Perhaps it was the hot and sticky weather, or the petulant tantrums of Nani, or maybe just that our days seemed to be stretching on endlessly, but Nurse P, Nani and I started spending many afternoons talking about our pasts. Although Nani and Nurse P were of completely different backgrounds, they shared a common loneliness, which they were trying to negotiate with quiet dignity, devoid of the heaviness of self-pity. Nurse P told us about the troubles she faced moving to Mumbai and nearly not getting a job, to finally being independent and supporting herself as well as her family. And yet, every time she called home, she was reminded by them that she was in some way incomplete for not yet being married.
It was from these afternoon conversations that I began to write a short script for my final student film. But the task seemed too daunting, and soon the project was abandoned, until I decided to take it on again — not for a 20-minute short but for something much longer.
When I was a child, I studied in a school that was away from the city. We didn’t have TV except on Saturdays. To entertain ourselves, we narrated stories of films to one another in our hostel rooms after the lights had been turned off. I listened to those stories and tried to imagine the films they described. Several years later, I had a chance to watch some of those films. Unfortunately, the films themselves never lived up to my friends’ descriptions!
I thought about cinema and storytelling. Could we perhaps film a story that was less interesting when told and more when seen? Showing and telling — the conflict of writing a script and making a film always exists.
I recall the first draft of “All We Imagine as Light.” I wrote a hefty 200-page document that described every sound and described the light that flickered behind every fluttering curtain. It was so terribly boring that even I could not proofread it without falling asleep. After many rounds of rewriting (33, to be precise), a script began to appear — in it, I tried to find the truth of an image that could perhaps be described in words.
Along the way, I began to meet several women in Mumbai — women of all ages and occupations. Many nurses too. I met T, the boisterous nurse, and S, the shy nurse, who chatted with me in a cafe opposite a fancy hospital. T told me about a creepy old man who had exposed himself to S. With a cheeky grin, T teased poor S for being too timid. Both women were excellent at their jobs. T was more outgoing and was dating a doctor. S was married to a man who lived in the Middle East. She had only just started wearing jeans, she told me with a shy look, afraid that he would take offense to such a digression.

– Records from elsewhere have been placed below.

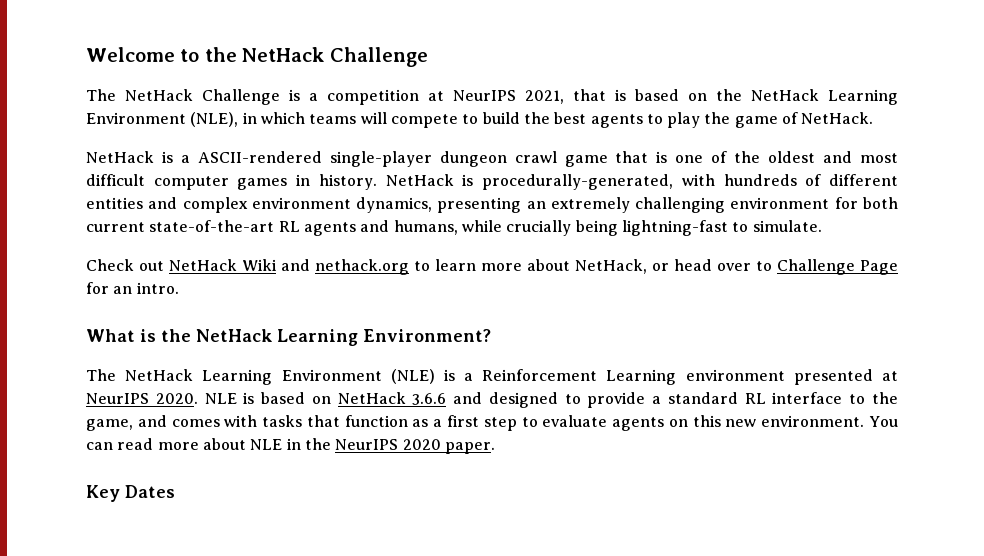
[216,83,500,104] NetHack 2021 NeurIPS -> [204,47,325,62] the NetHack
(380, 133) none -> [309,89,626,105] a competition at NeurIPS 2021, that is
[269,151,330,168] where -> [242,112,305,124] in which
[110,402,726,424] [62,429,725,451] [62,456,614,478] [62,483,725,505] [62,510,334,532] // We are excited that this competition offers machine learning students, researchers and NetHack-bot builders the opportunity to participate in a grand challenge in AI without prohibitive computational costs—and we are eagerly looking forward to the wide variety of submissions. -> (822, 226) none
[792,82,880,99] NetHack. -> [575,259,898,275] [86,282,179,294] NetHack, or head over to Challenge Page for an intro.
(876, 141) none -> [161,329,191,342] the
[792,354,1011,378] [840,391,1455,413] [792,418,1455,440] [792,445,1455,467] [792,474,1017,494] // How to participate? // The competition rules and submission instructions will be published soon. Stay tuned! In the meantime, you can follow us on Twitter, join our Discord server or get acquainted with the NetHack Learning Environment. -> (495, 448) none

Both T and S were close to my age, perhaps a few years younger. I thought about the privilege I had of writing about their lives while they toiled in a hospital away from their loved ones.
What started as a two-page short film script grew longer and longer as years passed by. Aspects from lived lives, fantasies, folk stories and mundane tragedies wove themselves into the script. I felt that as a screenwriter I was not different from a magpie weaving a nest — woven together with twigs and branches but also with small and sparkly objects that people had forgotten or left behind. Somehow the structure emerged — imperfect and rough on the edges but complete in its own way.